Paura nel quartiere Borgo Nuovo di Verona, dove un incendio ha colpito una palazzina nel pomeriggio dell’11 aprile. Le fiamme sono divampate al secondo piano dell’edificio e hanno generato un denso fumo che ha rapidamente invaso scale e appartamenti, ostacolando la fuga degli inquilini. Tre persone, appartenenti alla stessa famiglia, sono state trasportate in ospedale per intossicazione da fumo.
L’allarme è scattato intorno alle 16.30, quando i residenti di via Selinunte hanno segnalato il propagarsi delle fiamme. Immediato l’intervento del Suem 118, dei vigili del fuoco e dei carabinieri, giunti sul posto per gestire l’emergenza. I soccorritori, con l’aiuto di respiratori, hanno evacuato diverse persone rimaste bloccate all’interno della struttura.
Le operazioni di soccorso sono state complesse, poiché il fumo aveva invaso i piani superiori, rendendo difficoltoso l’accesso ai locali. I pompieri sono riusciti a raggiungere gli inquilini intrappolati, garantendo la loro messa in salvo.
Il bilancio provvisorio dell’incendio parla di tre feriti, tutti appartenenti alla stessa famiglia (nonna, figlia e nipote), trasportati in codice giallo all’ospedale di Borgo Trento per sintomi da inalazione di fumo. Altri due residenti sono stati visitati dai sanitari, ma non si è reso necessario il ricovero.
A seguito dell’evento, l’intera palazzina è stata evacuata in via precauzionale. Tre appartamenti sono stati dichiarati non agibili, e dieci persone sono rimaste senza casa. In attesa del ripristino delle condizioni di sicurezza, il Comune di Verona ha disposto l’accoglienza temporanea dei nuclei familiari coinvolti in strutture alternative.
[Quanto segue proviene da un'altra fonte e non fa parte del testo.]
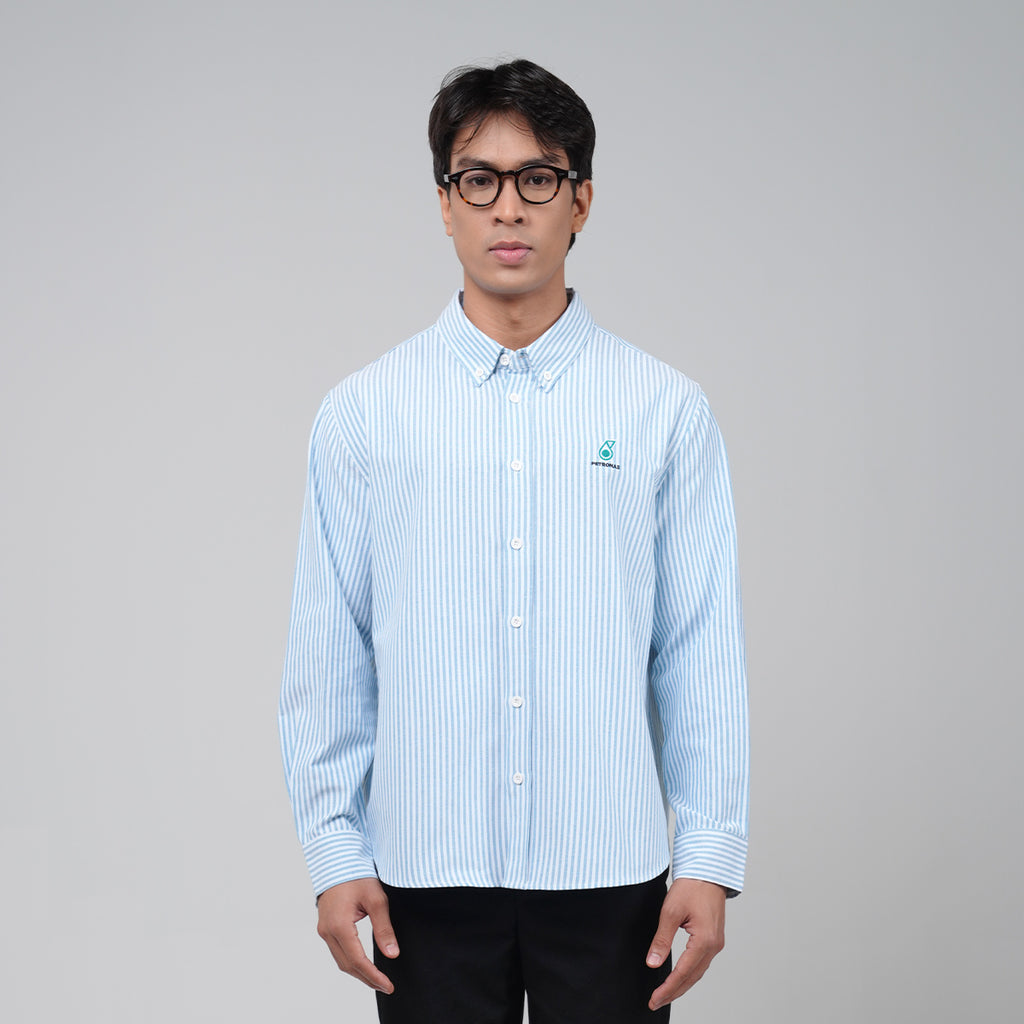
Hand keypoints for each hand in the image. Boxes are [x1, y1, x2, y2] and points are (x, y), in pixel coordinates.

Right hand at [316, 876, 399, 993]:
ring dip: (358, 972)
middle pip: (347, 965)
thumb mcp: (377, 899)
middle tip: (386, 986)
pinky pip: (337, 951)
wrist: (338, 860)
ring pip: (341, 960)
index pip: (357, 960)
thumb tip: (393, 954)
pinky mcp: (325, 927)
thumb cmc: (357, 875)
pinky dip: (351, 961)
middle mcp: (327, 931)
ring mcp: (324, 930)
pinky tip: (363, 964)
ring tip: (377, 979)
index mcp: (339, 925)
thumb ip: (384, 928)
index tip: (388, 985)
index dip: (373, 975)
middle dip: (367, 978)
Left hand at [645, 877, 726, 1010]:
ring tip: (664, 994)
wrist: (708, 872)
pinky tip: (679, 977)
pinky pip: (701, 963)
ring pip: (698, 972)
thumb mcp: (671, 911)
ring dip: (682, 985)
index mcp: (705, 940)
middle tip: (656, 1001)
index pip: (683, 972)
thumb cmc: (691, 887)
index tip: (654, 998)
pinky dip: (689, 973)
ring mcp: (716, 943)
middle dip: (674, 991)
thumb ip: (662, 939)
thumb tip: (652, 962)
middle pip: (692, 977)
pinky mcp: (714, 939)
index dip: (667, 988)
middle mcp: (714, 946)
Le indagini sull’origine del rogo sono in corso, ma al momento non si esclude l’ipotesi di un corto circuito all’interno dell’appartamento in cui sono partite le fiamme. I tecnici stanno esaminando i danni strutturali per valutare la stabilità dell’edificio.
L’intervento tempestivo dei vigili del fuoco ha evitato conseguenze più gravi, ma l’incendio ha sollevato ancora una volta interrogativi sulla sicurezza degli impianti domestici e dei sistemi antincendio nei condomini. Le autorità locali stanno valutando l’adozione di nuove misure preventive nei quartieri più popolosi della città.